Halftone-Thumb Halftone effects can bring a nice tactile effect to a web graphics, giving the impression of printed work. I’m going to show you how to create this effect in Photoshop using the Bitmap Image Mode.

1. Create a new Photoshop document with a white background, width 600 x 200 pixels. Select the Type tool (T) and add some text to the document. I’ve used a font called Blackoak Std but any big, fat, bold typefaces work really well when creating this effect.


2. We need to blur so that it looks like more of a blob than readable text. Choose Filter > Blur > Gaussian Blur. Set the Radius to about 10 pixels or until your text looks something like this:


I’d like the effect to be a little darker so, duplicate the layer by pressing Ctrl + J (win) or Cmd + J (mac). It should look a bit like this.
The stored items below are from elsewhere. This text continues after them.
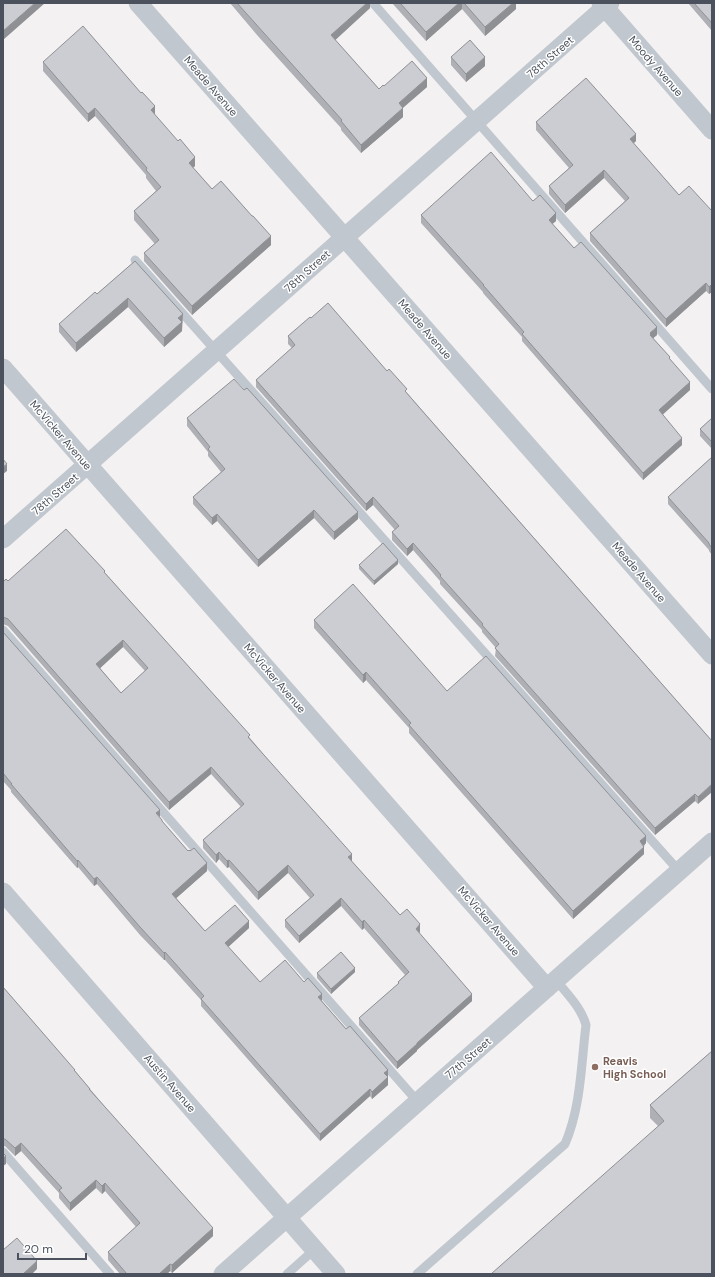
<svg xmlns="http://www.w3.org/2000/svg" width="715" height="1277" viewBox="0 0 715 1277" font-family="'DM Sans',sans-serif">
  <rect width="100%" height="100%" fill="#f3f1f1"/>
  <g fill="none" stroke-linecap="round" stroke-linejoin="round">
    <!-- lane -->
    <path stroke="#c1c7ce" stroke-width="9" d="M373 3 712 389
      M135 260 679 871
      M3 630 418 1102
      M3 1152 110 1274
      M287 1274 315 1249
      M417 1274 565 1144C581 1107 581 1065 586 1025 581 1007 567 994 556 980"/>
    <!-- street -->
    <path stroke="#c1c7ce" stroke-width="19" d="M138 3 712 655
      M601 3 712 130
      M3 368 547 988
      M3 539 610 3
      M3 892 336 1274
      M223 1274 712 842"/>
  </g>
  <!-- wall -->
  <path fill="#afb0b5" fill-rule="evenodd" d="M230 3H370V8L335 40 379 89 384 86 427 87 403 108V117L361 153 341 130V128L257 35Z
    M392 3H516V9L485 36 462 9 426 41Z
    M688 3H712V31Z
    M451 57 485 66 466 82 451 65Z
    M43 62 155 115 195 166 193 168 212 189 271 245 192 315 144 261V253L155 244 134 220V211L156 191 146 178V175L95 116 88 122 43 71Z
    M536 122 636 141 633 143 679 195 712 211V292L709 294 706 291 666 327 590 241V233L625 201 604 178 565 213 549 194V186L569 168 536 130Z
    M531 199 556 221 552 224 574 248 657 335 653 338 670 359 690 390 662 414 682 445 643 480 522 341V337L483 293V292L421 223V215Z
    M135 261 183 323H182V331L164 347 128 307 76 352 59 332V324L97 294Z
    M311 318 407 393 712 741 698 804 695 801 655 835 495 656 496 648 482 632V630L440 584V581L413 550 407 556 392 540V532L395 530 373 505 366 511 256 387V380L292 348 288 344V336Z
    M244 390 358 519 334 540 314 518 258 567 217 521 212 525 193 504V497L221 472 208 456V452L187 426V418Z
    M712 418V449L700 436V429Z
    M712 457V555L709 551V550L668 504V497Z
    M398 564 374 585 359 569V565Z
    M105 573 250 738 352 862 400 915 420 932 419 933 472 1001 417 1050V1051L397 1069 359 1025V1018L398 984V982L405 975 364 928 362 930 341 906 299 943 285 927V920L310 898 288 873 258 900 229 867 227 868 219 859 216 863 203 848V840L241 807 211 774 169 810 8 626 3 624V582L8 581ZM123 647 145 671 121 693 100 668Z
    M314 620 447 691 646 843 644 846V854L573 919 409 733V728L366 680 363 683 314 628Z
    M3 632 160 817 162 822 188 851 207 871 176 898 205 931 249 928 228 947 260 982H304L322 1001 388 1077V1085L372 1099 370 1096 320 1141 201 1006V1000L165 960H164L140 935 97 884 94 886 78 867 77 868 11 792V790L3 781Z
    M355 972 331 994 317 978V973Z
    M3 987 75 1071 213 1236 172 1273 170 1271 167 1274H120L108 1260V1252L136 1227 105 1191 102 1194 96 1188 70 1211 59 1198V1193L21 1151 15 1156 5 1146 3 1147Z
    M712 1051V1274L658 1126 650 1118V1105Z"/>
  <!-- shaded-wall -->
  <path fill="#8f9094" d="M35 3H45L3 40V31Z
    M367 3H370V8L331 44V35Z
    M459 3H462V9L426 41V32Z
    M513 3H516V9L485 36V27Z
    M485 57V66L466 82V74Z
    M427 78V87L399 111V103Z
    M155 106V115L151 110Z
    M95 108V116L88 122V114Z
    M403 108V117L361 153V145Z
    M636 134V141L630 147V139Z
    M195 157V166L189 171V163Z
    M604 170V178L565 213V205Z
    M556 213V221L549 227V220Z
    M271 236V245L192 315V306Z
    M706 283V291L666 327V319Z
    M712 284V292L709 294V287Z
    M128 298V307L76 352V343Z
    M183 314 182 331 164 347V338L178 318Z
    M657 327V335L651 340 650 333Z
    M690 382V390L659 418V410Z
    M682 438V445L643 480V473Z
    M7 464V471L3 474V467Z
    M373 497V505L366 511V504Z
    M314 510V518L258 567V560Z
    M358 512V519L334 540V532Z
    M217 514V521L212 525V518Z
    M413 543V550L407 556V549Z
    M398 560V564L374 585V581Z
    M123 640V647L96 672V664Z
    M366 672V680L363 683V675Z
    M211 767V774L169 810V802Z
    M712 784V792L698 804V797Z
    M695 794V801L655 835V828Z
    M160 810V817L156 813Z
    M646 836V843L640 849V841Z
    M644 847V854L573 919V911Z
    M219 852V859L216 863V855Z
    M352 854V862L348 857Z
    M78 860V867L77 868V861Z
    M229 860V867L227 868V861Z
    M207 863V871L172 902V894Z
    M288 865V873L258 900V892Z
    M97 877V884L94 886V879Z
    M341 898V906L299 943V936Z
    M364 920V928L362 930V922Z
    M249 921V928L225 950V943Z
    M420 924V932L416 936V929Z
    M165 952V960H164V953Z
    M355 968V972L331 994V989Z
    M322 994V1001L318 997Z
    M472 994V1001L417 1050V1051L397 1069V1062L417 1043Z
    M388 1070V1085L372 1099V1092L384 1073Z
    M370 1089V1096L320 1141V1134Z
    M21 1143V1151L15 1156V1148Z
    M6 1156V1164L3 1166V1158Z
    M96 1180V1188L70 1211V1203Z
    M105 1183V1191L102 1194V1186Z
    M213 1228V1236L172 1273V1265Z
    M37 1261V1269L32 1274H23Z
    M170 1264V1271L167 1274H159Z"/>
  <!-- building -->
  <path fill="#cccdd3" stroke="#8f9094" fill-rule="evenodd" d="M3 3H35L3 31Z
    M237 3H367L331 35 379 89 383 85 384 86 412 61 427 78 399 103 403 108 361 145 341 121 342 120Z
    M400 3H459L426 32Z
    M464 3H513L485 27Z
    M694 3H712V23Z
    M83 26 141 93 142 92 155 106 151 110 178 141 180 139 195 157 189 163 212 189 221 181 252 216H253L271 236 192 306 144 253 159 240 134 211 161 187 146 170 147 168 95 108 88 114 43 62Z
    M470 40 485 57 466 74 451 57Z
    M586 78 636 134 630 139 679 195 689 186 712 211V284L709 287 706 283 666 319 590 233 629 198 604 170 565 205 549 186 573 165 536 122Z
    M491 152 531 199 533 201 540 195 556 213 549 220 574 248 581 242 657 327 650 333 651 334 650 335 670 357 669 358 690 382 659 410 682 438 643 473 522 334 524 332 483 285H484L421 215Z
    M135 261 183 314 178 318 182 322 164 338 128 298 76 343 59 324 95 292 97 294Z
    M328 303 387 371 389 369 407 389 405 391 425 414 712 741V784L698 797 695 794 655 828 495 648 499 644 482 625 483 624 440 576 441 575 413 543 407 549 392 532 399 526 373 497 366 504 256 380 295 345 288 336 310 317 311 318Z
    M234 379 244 390 247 388 358 512 334 532 314 510 258 560 217 514 212 518 193 497 225 469 208 449 210 447 187 418Z
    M712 418V442L700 429Z
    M712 457V548L709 544V543L668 497Z
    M3 459 7 464 3 467Z
    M66 529 105 571 104 572 250 735 248 737 352 854 348 857 400 915 407 909 420 924 416 929 472 994 417 1043V1044L397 1062 359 1018 399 983 398 982 409 972 364 920 362 922 341 898 299 936 285 920 314 895 288 865 258 892 229 860 227 861 219 852 216 855 203 840 244 804 211 767 169 802 8 619 3 617V582L6 579 8 581ZM123 640 148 668 121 693 96 664Z
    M383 543 398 560 374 581 359 565Z
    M353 584 447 691 486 656 646 836 640 841 644 847 573 911 409 725 411 723 366 672 363 675 314 620Z
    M3 632 160 810 156 813 162 820V821L188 851 189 850 190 851 194 848 207 863 172 894 205 931 235 905 249 921 225 943 260 982 285 960 304 982 308 978 322 994 318 997 346 1029 350 1026 388 1070 384 1073 388 1077 372 1092 370 1089 320 1134 201 999 204 996 165 952 164 953 140 927 97 877 94 879 78 860 77 861 11 784H12L3 773Z
    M341 952 355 968 331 989 317 973Z
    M3 987 75 1070H74L90 1089H89L213 1228 172 1265 170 1264 159 1274H127L108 1252 140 1223 105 1183 102 1186 96 1180 70 1203 59 1190 62 1188 21 1143 15 1148 5 1139H3Z
    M712 1051V1274H491L664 1121 650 1105Z
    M3 1153 6 1156 3 1158Z
    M17 1238 37 1261 23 1274H3V1250Z"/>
  <!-- markers -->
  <circle fill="#8d6e63" stroke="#fff" stroke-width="1.5" cx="595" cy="1067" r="4"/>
  <g text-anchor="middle" stroke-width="3" stroke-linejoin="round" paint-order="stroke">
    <!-- street labels -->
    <g font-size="11" fill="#4b525d" stroke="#fff">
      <text transform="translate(550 57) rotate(-41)" y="4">78th Street</text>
      <text transform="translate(656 66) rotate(49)" y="4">Moody Avenue</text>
      <text transform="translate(211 86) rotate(49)" y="4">Meade Avenue</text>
      <text transform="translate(307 271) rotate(-42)" y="4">78th Street</text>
      <text transform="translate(425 329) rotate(49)" y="4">Meade Avenue</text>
      <text transform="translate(61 435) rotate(49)" y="4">McVicker Avenue</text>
      <text transform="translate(55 494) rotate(-41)" y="4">78th Street</text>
      <text transform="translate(639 572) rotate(49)" y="4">Meade Avenue</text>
      <text transform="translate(275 678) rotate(49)" y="4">McVicker Avenue</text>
      <text transform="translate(489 921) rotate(49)" y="4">McVicker Avenue</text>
      <text transform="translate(468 1058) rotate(-41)" y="4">77th Street</text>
      <text transform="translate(170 1083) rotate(49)" y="4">Austin Avenue</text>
    </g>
    <!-- education labels -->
    <g font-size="11" font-weight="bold" fill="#785e54" stroke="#fff" text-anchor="start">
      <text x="603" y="1065">Reavis<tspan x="603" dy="13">High School</tspan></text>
    </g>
  </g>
  <!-- border -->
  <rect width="715" height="1277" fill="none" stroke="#4b525d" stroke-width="8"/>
  <!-- scale -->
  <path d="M18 1253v6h68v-6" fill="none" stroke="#4b525d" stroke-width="2"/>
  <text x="24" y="1253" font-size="12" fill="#4b525d" stroke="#ffffff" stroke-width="3" paint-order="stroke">20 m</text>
</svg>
3. We’re going to change from RGB mode to Bitmap mode, but we can’t go there in one step. We need to change firstly to Grayscale mode. To do this choose Image > Mode > Grayscale. You’ll see the following message.


Click Flatten. You’ll probably get another message about Discarding Color Information, click Discard.

4. Now choose Image > Mode > Bitmap. On the Bitmap dialog box leave the output at 72 for web graphics and choose Halftone Screen from the Use dropdown box.


Click OK.

5. On the next dialog box that opens you set up how your halftone dots will look. There’s a bit of trial and error here, so you might like to play around with the numbers. The higher the frequency, the more dots will appear. I kept the number fairly low here at 15. You can also choose the angle of the halftone screen and the shape of the dots.


When you click OK, the former blurry blob turns into a halftone blob, like this.


6. So that’s the effect created. Although it looks reasonably cool on its own I still want to include some readable text with it. To add more text we’ll get back to RGB mode. First choose Image > Mode > Grayscale, then choose Image > Mode > RGB.

7. Now we’re back in RGB mode, select the Type tool again and with the same settings as before type in the same text in black. Reduce the opacity of the text to about 50-60% and voila!


Working With Images

The process is EXACTLY the same if you want to create this effect with an image. Here’s a world map I created using the same steps as outlined above.


The only step I took here that was different was in the final stage. When I put the duplicate map of the world on top of my blurred halftone image, I set the blending mode to Multiply so that the original red color of the map can be seen in some of the dots.

So that’s how to create halftone images. I love the dirty, retro look that this effect can bring to a design. What do you think? Is is it an effect you’ve used or would be interested in using?